* Task to complete *
Rewrite the listing from the line with "00:00-06:00: median 3.0, box" to the line with "Read against the x-axis, roughly" as a numbered list, leaving out blank lines.

* Data for analysis *

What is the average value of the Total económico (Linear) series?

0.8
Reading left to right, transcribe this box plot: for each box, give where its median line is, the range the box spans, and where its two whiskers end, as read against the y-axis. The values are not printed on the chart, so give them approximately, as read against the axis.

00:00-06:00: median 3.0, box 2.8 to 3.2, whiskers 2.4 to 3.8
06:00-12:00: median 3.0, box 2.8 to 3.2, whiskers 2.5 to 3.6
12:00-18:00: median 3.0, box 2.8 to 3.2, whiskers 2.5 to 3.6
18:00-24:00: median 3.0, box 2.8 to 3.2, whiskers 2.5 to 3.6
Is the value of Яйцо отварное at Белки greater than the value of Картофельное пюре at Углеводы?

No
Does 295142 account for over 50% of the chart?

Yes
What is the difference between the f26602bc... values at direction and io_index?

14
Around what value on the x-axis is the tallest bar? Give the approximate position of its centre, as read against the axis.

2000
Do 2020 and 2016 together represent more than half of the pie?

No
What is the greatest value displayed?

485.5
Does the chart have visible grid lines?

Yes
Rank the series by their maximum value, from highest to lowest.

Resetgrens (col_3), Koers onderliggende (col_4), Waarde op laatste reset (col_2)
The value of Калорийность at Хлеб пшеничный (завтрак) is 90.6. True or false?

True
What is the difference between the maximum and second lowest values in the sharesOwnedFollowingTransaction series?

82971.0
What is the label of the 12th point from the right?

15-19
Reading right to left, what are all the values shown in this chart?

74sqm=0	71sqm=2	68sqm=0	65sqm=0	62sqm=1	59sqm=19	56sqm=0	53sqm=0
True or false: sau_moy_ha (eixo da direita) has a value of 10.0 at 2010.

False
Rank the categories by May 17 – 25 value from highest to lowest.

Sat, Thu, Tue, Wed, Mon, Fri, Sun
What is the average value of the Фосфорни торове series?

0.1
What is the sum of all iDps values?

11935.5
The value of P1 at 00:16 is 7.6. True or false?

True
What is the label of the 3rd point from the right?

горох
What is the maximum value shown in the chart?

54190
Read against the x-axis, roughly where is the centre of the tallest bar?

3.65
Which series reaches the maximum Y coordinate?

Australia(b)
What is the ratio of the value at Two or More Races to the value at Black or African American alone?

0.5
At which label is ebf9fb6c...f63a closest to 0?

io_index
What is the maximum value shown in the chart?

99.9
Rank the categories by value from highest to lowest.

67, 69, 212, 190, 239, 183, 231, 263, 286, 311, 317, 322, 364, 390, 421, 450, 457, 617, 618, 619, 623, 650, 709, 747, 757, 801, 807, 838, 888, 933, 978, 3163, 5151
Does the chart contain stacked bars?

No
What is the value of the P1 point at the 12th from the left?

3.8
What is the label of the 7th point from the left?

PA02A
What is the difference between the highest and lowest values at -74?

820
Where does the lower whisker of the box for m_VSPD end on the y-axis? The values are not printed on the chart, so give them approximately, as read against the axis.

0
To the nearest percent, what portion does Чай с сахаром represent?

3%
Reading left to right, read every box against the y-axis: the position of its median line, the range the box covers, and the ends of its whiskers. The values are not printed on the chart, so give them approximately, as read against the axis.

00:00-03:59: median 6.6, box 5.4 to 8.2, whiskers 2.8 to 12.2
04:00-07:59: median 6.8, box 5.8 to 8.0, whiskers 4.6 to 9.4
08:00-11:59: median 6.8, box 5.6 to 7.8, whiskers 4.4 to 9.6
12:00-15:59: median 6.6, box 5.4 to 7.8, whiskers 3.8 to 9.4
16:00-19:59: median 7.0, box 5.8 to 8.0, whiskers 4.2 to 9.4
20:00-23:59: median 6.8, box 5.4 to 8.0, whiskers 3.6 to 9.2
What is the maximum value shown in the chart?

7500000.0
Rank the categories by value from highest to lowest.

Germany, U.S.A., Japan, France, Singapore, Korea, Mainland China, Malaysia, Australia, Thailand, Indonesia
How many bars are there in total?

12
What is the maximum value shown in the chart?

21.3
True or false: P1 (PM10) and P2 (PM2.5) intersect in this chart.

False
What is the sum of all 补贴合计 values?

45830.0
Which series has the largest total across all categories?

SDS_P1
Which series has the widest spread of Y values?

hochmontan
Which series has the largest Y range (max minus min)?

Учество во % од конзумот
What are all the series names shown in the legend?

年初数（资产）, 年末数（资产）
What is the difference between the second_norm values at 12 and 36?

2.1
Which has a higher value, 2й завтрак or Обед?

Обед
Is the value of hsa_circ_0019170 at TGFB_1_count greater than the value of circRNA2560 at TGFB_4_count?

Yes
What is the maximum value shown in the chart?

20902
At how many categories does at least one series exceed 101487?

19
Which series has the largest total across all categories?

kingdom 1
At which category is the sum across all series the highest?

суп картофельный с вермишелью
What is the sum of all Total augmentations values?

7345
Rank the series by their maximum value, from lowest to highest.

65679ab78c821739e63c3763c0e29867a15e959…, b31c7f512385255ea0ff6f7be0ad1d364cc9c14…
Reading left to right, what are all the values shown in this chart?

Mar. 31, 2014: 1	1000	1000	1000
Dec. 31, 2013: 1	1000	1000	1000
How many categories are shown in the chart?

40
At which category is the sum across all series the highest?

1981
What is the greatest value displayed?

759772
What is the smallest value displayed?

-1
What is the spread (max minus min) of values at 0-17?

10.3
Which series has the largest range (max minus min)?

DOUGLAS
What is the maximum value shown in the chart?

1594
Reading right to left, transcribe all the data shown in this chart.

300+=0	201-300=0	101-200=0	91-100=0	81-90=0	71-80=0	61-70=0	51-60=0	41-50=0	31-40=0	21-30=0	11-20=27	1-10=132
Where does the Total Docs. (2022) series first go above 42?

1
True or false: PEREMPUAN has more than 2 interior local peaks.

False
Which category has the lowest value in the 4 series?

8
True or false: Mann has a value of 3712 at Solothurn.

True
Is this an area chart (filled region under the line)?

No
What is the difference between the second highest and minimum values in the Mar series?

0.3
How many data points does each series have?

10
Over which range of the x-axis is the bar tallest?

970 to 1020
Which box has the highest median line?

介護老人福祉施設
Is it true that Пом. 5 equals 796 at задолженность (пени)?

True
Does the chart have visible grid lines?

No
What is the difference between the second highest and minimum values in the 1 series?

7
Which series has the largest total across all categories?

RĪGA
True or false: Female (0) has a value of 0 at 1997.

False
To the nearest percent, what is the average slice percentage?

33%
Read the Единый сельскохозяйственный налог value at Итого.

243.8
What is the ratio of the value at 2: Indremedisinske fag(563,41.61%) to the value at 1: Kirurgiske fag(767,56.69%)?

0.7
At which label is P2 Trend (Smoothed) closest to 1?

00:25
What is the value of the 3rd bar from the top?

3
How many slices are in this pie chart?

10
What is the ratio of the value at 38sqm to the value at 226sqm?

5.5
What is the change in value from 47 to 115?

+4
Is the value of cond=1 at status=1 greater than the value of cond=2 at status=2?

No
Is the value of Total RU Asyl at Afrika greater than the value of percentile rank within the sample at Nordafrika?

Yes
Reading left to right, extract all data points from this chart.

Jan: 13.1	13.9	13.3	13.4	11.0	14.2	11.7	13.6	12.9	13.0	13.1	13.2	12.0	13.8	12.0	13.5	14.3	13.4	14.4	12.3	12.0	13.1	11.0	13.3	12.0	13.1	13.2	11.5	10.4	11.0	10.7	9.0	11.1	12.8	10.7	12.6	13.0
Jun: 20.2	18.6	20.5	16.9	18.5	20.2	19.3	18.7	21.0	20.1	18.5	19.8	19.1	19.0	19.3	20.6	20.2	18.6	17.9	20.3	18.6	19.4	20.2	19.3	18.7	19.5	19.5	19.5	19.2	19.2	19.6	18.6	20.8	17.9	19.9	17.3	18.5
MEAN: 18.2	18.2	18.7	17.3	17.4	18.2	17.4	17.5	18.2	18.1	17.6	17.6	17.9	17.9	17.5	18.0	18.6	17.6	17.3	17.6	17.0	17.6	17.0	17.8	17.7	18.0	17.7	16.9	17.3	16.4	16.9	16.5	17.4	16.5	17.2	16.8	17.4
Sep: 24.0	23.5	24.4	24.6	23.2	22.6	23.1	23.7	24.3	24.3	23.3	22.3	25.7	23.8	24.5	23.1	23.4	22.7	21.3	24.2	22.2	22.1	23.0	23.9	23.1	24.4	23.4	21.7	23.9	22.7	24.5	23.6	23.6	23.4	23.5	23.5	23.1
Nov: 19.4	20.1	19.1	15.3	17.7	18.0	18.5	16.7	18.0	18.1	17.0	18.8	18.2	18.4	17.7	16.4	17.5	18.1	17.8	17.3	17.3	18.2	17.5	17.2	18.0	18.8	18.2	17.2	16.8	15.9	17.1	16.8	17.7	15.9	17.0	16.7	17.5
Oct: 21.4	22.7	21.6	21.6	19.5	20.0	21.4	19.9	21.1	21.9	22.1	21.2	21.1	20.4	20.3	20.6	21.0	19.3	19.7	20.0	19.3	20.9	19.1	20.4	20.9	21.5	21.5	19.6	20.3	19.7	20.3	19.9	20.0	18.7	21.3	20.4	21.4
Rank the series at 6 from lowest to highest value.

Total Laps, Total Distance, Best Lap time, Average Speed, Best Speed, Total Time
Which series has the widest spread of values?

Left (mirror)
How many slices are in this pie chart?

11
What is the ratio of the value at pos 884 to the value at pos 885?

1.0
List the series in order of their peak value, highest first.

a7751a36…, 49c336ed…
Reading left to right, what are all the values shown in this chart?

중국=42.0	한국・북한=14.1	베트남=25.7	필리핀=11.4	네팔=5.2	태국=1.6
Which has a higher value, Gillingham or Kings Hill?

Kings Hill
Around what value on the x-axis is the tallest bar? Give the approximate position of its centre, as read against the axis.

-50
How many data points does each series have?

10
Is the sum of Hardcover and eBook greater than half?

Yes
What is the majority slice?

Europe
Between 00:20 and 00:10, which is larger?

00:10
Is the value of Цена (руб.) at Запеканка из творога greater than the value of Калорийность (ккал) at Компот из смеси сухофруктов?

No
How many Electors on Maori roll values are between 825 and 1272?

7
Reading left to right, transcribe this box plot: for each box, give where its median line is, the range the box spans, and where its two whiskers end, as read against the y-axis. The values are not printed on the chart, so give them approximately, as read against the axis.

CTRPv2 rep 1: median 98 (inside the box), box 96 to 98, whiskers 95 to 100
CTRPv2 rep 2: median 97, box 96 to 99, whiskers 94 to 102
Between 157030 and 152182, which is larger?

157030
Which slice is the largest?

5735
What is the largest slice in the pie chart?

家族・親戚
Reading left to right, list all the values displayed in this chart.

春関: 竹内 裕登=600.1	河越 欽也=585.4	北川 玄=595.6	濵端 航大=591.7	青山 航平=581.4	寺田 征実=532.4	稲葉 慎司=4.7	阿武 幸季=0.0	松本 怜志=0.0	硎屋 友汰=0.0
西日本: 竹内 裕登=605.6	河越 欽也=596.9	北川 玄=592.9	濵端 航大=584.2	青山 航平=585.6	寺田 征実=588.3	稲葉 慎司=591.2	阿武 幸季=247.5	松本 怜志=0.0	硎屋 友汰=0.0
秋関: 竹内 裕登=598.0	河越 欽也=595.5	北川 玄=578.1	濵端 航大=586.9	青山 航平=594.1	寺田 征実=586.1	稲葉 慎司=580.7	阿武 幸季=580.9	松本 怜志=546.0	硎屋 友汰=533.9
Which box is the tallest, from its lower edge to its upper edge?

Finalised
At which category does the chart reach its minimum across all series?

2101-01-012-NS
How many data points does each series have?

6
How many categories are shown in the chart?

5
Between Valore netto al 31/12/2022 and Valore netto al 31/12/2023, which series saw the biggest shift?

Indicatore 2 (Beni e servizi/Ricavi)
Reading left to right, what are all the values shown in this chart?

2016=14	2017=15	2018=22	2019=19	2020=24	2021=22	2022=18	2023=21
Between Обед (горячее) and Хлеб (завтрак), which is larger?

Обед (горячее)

* Answer below *
1. 00:00-06:00: median 3.0, box 2.8 to 3.2, whiskers 2.4 to 3.8
2. 06:00-12:00: median 3.0, box 2.8 to 3.2, whiskers 2.5 to 3.6
3. 12:00-18:00: median 3.0, box 2.8 to 3.2, whiskers 2.5 to 3.6
4. 18:00-24:00: median 3.0, box 2.8 to 3.2, whiskers 2.5 to 3.6
5. Is the value of Яйцо отварное at Белки greater than the value of Картофельное пюре at Углеводы?
6. No
7. Does 295142 account for over 50% of the chart?
8. Yes
9. What is the difference between the f26602bc... values at direction and io_index?
10. 14
11. Around what value on the x-axis is the tallest bar? Give the approximate position of its centre, as read against the axis.
12. 2000
13. Do 2020 and 2016 together represent more than half of the pie?
14. No
15. What is the greatest value displayed?
16. 485.5
17. Does the chart have visible grid lines?
18. Yes
19. Rank the series by their maximum value, from highest to lowest.
20. Resetgrens (col_3), Koers onderliggende (col_4), Waarde op laatste reset (col_2)
21. The value of Калорийность at Хлеб пшеничный (завтрак) is 90.6. True or false?
22. True
23. What is the difference between the maximum and second lowest values in the sharesOwnedFollowingTransaction series?
24. 82971.0
25. What is the label of the 12th point from the right?
26. 15-19
27. Reading right to left, what are all the values shown in this chart?
28. 74sqm=0	71sqm=2	68sqm=0	65sqm=0	62sqm=1	59sqm=19	56sqm=0	53sqm=0
29. True or false: sau_moy_ha (eixo da direita) has a value of 10.0 at 2010.
30. False
31. Rank the categories by May 17 – 25 value from highest to lowest.
32. Sat, Thu, Tue, Wed, Mon, Fri, Sun
33. What is the average value of the Фосфорни торове series?
34. 0.1
35. What is the sum of all iDps values?
36. 11935.5
37. The value of P1 at 00:16 is 7.6. True or false?
38. True
39. What is the label of the 3rd point from the right?
40. горох
41. What is the maximum value shown in the chart?
42. 54190
43. Read against the x-axis, roughly where is the centre of the tallest bar?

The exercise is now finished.